> _Records supplied_

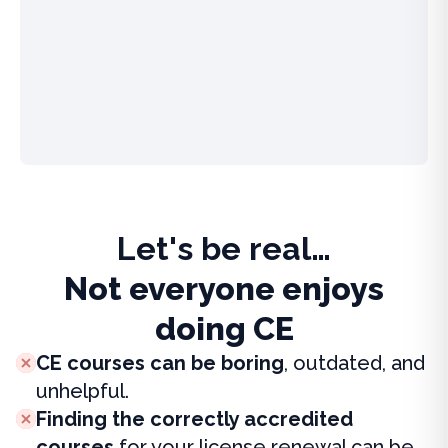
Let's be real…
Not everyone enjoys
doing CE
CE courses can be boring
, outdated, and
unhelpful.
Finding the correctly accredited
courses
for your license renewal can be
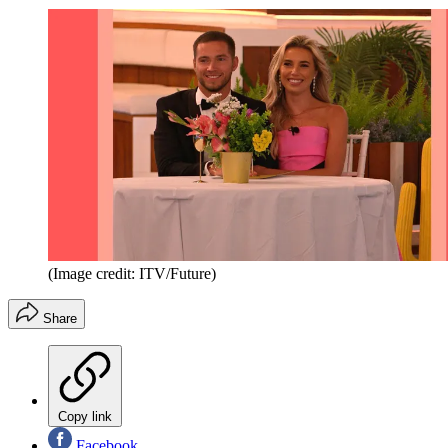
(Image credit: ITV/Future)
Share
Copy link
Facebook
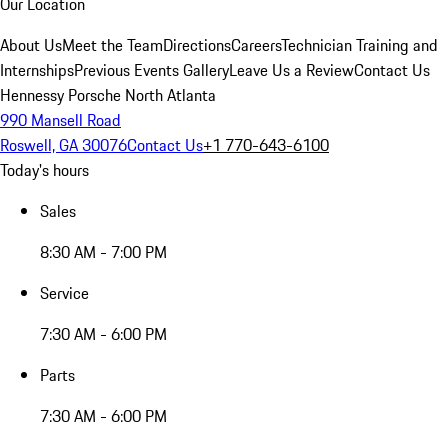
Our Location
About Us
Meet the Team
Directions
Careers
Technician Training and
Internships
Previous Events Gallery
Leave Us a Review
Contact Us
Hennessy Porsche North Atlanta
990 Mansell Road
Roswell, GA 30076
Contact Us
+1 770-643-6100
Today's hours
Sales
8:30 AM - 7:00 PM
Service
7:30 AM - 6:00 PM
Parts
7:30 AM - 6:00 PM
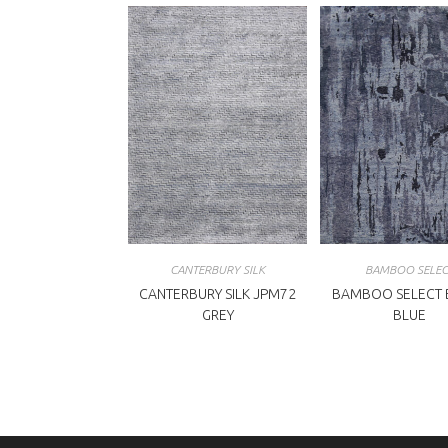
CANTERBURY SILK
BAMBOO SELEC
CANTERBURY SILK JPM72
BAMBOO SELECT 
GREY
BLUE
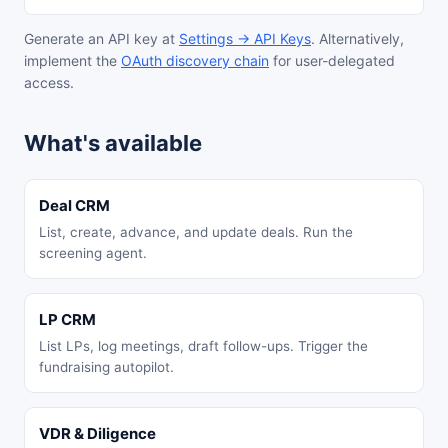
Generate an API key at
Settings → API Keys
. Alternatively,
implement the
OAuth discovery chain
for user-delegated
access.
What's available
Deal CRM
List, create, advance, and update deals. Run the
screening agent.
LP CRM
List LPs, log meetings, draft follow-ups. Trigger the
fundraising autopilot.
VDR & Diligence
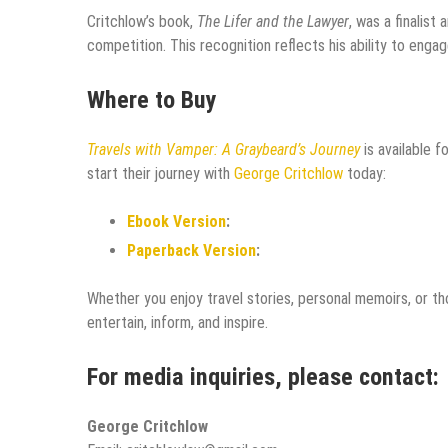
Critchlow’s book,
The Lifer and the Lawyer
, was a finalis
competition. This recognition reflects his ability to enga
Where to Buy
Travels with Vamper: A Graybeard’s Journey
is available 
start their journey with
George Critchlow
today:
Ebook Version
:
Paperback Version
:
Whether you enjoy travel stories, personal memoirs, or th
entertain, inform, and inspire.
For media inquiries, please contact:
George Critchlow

> _Aim of the exercise_
In the data above, how many lines hold the word "with"? Give only the number.

> _Response to this task_
2